Work order ▸ Transcribe everything from the start of the records down through the line containing "biológico en más", with both of those lines included.

____________

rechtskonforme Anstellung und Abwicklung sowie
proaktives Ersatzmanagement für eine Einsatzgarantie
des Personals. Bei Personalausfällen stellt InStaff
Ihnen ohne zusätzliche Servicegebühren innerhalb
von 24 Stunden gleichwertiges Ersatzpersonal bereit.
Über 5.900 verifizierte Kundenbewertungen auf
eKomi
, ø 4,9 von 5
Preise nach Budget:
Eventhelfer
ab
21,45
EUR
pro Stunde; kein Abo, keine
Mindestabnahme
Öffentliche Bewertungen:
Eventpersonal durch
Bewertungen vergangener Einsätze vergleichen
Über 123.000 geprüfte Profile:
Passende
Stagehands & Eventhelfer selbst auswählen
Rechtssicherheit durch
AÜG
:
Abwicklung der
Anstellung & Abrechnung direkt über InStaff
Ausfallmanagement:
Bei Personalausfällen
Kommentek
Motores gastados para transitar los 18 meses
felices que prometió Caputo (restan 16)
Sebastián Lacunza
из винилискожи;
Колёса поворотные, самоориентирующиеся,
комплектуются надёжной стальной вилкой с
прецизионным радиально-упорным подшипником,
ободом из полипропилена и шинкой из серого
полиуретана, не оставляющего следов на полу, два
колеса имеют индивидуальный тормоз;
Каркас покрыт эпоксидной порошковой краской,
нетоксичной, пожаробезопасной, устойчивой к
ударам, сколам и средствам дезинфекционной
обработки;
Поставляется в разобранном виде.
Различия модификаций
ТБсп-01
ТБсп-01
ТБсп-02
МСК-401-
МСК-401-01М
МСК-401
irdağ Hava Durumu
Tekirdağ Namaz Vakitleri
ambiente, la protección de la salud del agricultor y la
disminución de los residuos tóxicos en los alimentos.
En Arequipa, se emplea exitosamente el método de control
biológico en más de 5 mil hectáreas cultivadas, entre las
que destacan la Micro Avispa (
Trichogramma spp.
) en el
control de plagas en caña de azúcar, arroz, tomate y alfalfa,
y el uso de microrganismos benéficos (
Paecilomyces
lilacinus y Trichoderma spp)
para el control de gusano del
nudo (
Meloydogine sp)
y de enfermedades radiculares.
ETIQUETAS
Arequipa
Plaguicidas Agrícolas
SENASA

____________

Solution for this exercise ▸
rechtskonforme Anstellung und Abwicklung sowie
proaktives Ersatzmanagement für eine Einsatzgarantie
des Personals. Bei Personalausfällen stellt InStaff
Ihnen ohne zusätzliche Servicegebühren innerhalb
von 24 Stunden gleichwertiges Ersatzpersonal bereit.
Über 5.900 verifizierte Kundenbewertungen auf
eKomi
, ø 4,9 von 5
Preise nach Budget:
Eventhelfer
ab
21,45
EUR
pro Stunde; kein Abo, keine
Mindestabnahme
Öffentliche Bewertungen:
Eventpersonal durch
Bewertungen vergangener Einsätze vergleichen
Über 123.000 geprüfte Profile:
Passende
Stagehands & Eventhelfer selbst auswählen
Rechtssicherheit durch
AÜG
:
Abwicklung der
Anstellung & Abrechnung direkt über InStaff
Ausfallmanagement:
Bei Personalausfällen
Kommentek
Motores gastados para transitar los 18 meses
felices que prometió Caputo (restan 16)
Sebastián Lacunza
из винилискожи;
Колёса поворотные, самоориентирующиеся,
комплектуются надёжной стальной вилкой с
прецизионным радиально-упорным подшипником,
ободом из полипропилена и шинкой из серого
полиуретана, не оставляющего следов на полу, два
колеса имеют индивидуальный тормоз;
Каркас покрыт эпоксидной порошковой краской,
нетоксичной, пожаробезопасной, устойчивой к
ударам, сколам и средствам дезинфекционной
обработки;
Поставляется в разобранном виде.
Различия модификаций
ТБсп-01
ТБсп-01
ТБсп-02
МСК-401-
МСК-401-01М
МСК-401
irdağ Hava Durumu
Tekirdağ Namaz Vakitleri
ambiente, la protección de la salud del agricultor y la
disminución de los residuos tóxicos en los alimentos.
En Arequipa, se emplea exitosamente el método de control
biológico en más de 5 mil hectáreas cultivadas, entre las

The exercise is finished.